*What the exercise asks*. Your answer should hold every line of the records below that contains the string "March".

*Supplied records*.
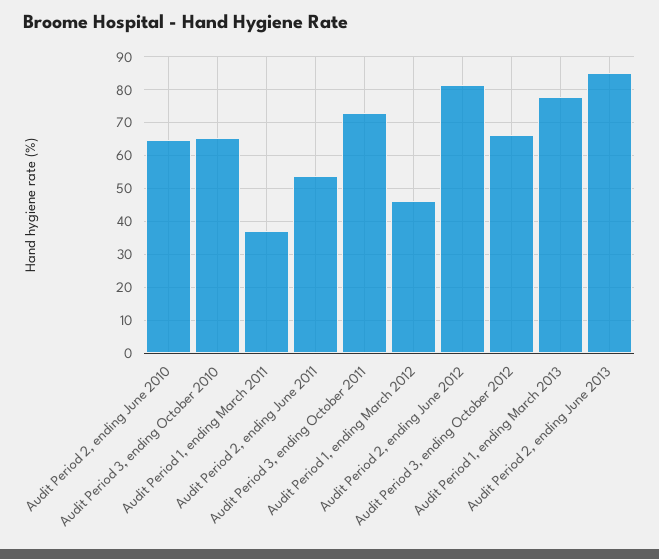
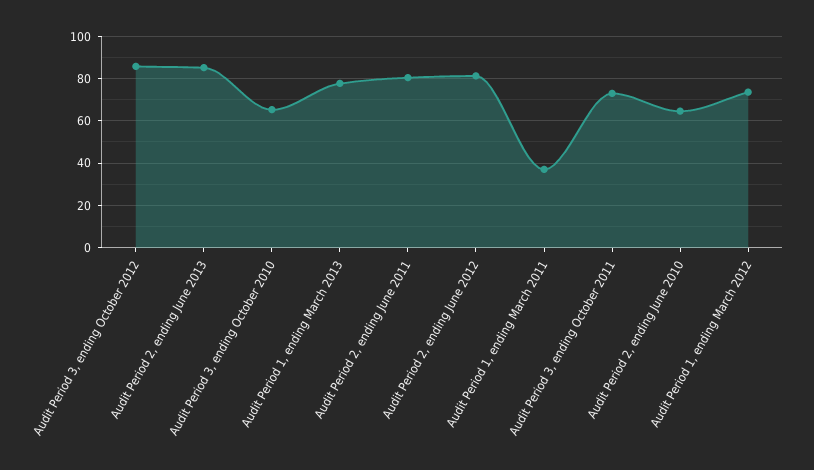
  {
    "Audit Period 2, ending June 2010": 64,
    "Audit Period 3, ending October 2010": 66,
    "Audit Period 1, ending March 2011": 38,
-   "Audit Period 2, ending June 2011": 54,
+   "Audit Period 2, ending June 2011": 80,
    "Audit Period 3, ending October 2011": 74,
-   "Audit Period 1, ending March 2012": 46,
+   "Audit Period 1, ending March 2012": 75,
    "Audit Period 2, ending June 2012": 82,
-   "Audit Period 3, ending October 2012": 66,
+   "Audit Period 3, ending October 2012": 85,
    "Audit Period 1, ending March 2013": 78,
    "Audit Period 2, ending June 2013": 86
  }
...
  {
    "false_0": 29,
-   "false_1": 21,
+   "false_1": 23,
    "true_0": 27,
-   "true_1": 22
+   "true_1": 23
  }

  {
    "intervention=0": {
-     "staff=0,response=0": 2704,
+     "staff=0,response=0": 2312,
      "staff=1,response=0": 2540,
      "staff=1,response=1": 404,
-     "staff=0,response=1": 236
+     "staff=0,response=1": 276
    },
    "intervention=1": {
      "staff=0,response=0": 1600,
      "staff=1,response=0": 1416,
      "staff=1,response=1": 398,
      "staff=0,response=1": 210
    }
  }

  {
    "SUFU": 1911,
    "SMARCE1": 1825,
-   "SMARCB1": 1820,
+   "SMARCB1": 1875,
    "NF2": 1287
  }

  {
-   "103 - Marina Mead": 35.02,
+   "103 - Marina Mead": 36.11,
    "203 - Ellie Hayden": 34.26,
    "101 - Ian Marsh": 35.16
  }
==
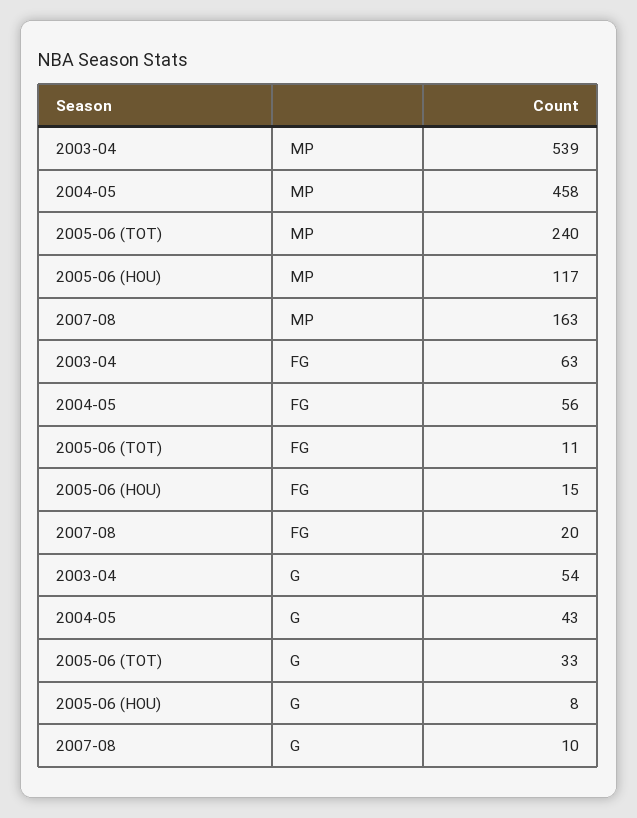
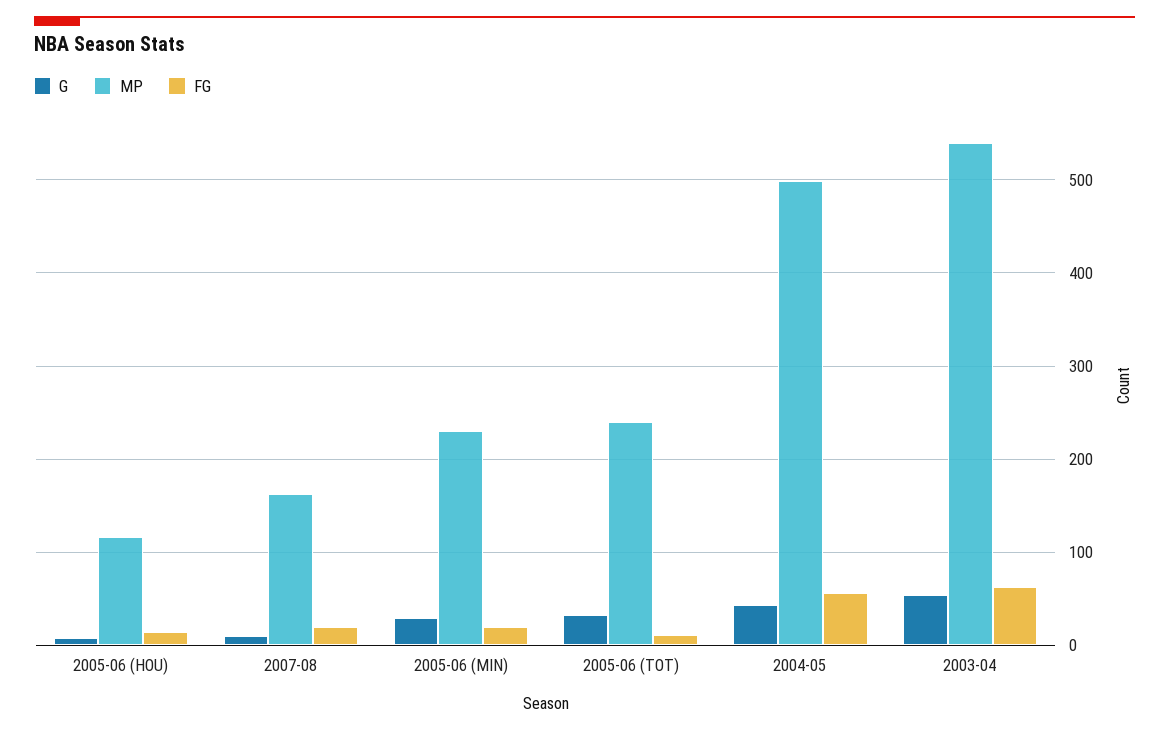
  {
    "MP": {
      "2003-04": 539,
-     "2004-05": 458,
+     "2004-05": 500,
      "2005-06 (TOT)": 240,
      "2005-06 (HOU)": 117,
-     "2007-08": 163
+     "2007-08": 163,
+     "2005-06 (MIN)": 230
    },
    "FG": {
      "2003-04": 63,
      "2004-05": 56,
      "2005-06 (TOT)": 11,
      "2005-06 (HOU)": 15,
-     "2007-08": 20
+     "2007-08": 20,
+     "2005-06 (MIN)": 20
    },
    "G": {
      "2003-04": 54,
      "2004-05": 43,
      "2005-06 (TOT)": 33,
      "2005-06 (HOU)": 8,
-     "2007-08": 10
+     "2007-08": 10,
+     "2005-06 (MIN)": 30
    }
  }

*Task response*.
    "Audit Period 1, ending March 2011": 38,
-   "Audit Period 1, ending March 2012": 46,
+   "Audit Period 1, ending March 2012": 75,
    "Audit Period 1, ending March 2013": 78,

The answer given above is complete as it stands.